J’ai eu la chance d’aller passer le long week-end du 15 août à Munich en famille. Denis et moi en avons profité pour aller visiter l’Alte Pinakothek de la ville. Elle possède une des plus belles collections de tableaux d’Europe et nous y avons (re)découvert de nombreuses merveilles.
Voici l’une d’elles : La Mort de Sénèque peinte par Pierre Paul Rubens en 1612.

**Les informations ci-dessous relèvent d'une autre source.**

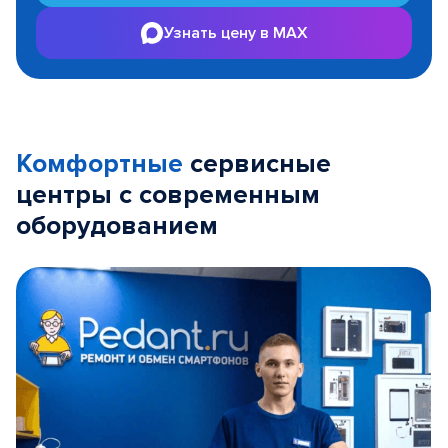
Узнать цену в MAX
Комфортные
сервисные
центры с современным
оборудованием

Sénèque était un philosophe romain du premier siècle de notre ère. Il prônait une doctrine stoïcienne : le sage devait, entre autres, mettre l’éthique au cœur de ses réflexions, vivre en harmonie avec la Nature et accepter calmement son destin quel qu’il soit, sans se laisser déborder par les émotions comme la peur ou la colère. La vertu étant suffisante pour trouver le bonheur, le reste devenait accessoire, voire nocif.
Dans certains cas, Sénèque pensait pourtant que la vie ne valait plus d’être vécue : quand on était menacé d’être réduit en esclavage par exemple ou bien quand on sentait trop décliner son intellect. Alors, il prônait le suicide comme idéal moral et ultime moyen de libération du sage.
On le voit ainsi se suicider sur le tableau de Rubens : un esclave lui ouvre les veines à sa demande. Pourtant, Sénèque n’obéit pas alors à une injonction philosophique. Il meurt non par sa propre volonté mais parce que l’empereur Néron le lui a ordonné.
Pour être un philosophe majeur de son temps, Sénèque n’en était pas moins un homme de cour et d’État. Il avait été le précepteur du fils d’Agrippine et était resté ensuite son conseiller. Il en avait profité pour s’enrichir considérablement et vivre en grand aristocrate romain. Bref, il mena une vie bien en contradiction avec l’idéal qu’il prônait.
Hélas pour lui, il finit par être compromis dans la conjuration de Pison, un complot visant à assassiner Néron. On ne sait pas quel rôle exact le philosophe y joua, voire s’il y participa réellement ou fut simplement dénoncé à tort par un jaloux. Mais l’empereur n’hésita pas et lui ordonna de se suicider avec d’autres conjurés.
Ceci posé, Rubens ne cherche pas à donner une vision réaliste de la mort de Sénèque, mais bien à montrer la fin idéale d’un philosophe. Les yeux levés vers le ciel, le stoïcien accepte sereinement son destin, que sa condamnation soit juste ou non.
Le peintre reprend d’ailleurs quelques éléments de la description de la mort de Sénèque par l’historien romain Tacite. Dans ses derniers instants, le philosophe aurait appelé des secrétaires pour leur dicter un discours. On ne se refait pas… Puis comme il était toujours en vie, il serait entré dans un bain chaud, ici réduit à un baquet, et aurait répandu de l’eau sur ses esclaves en disant « J’offre cette libation à Jupiter libérateur ». Une vraie dernière parole de stoïcien, dont on ne sait, bien sûr, si elle est vraie ou inventée.
Rubens, qui réalisa une deuxième version de son tableau que je vous montre ci-dessus, eut aussi une autre source d’inspiration, esthétique celle-là : une statue romaine du deuxième siècle de notre ère, copie d’un original hellénistique. Elle avait été découverte à Rome au XVIe siècle et était très célèbre au temps du peintre. Aujourd’hui, plus qu’une représentation du suicide du philosophe, on pense qu’il s’agit d’une représentation d’un vieux pêcheur, un type de statuaire propre à l’époque hellénistique.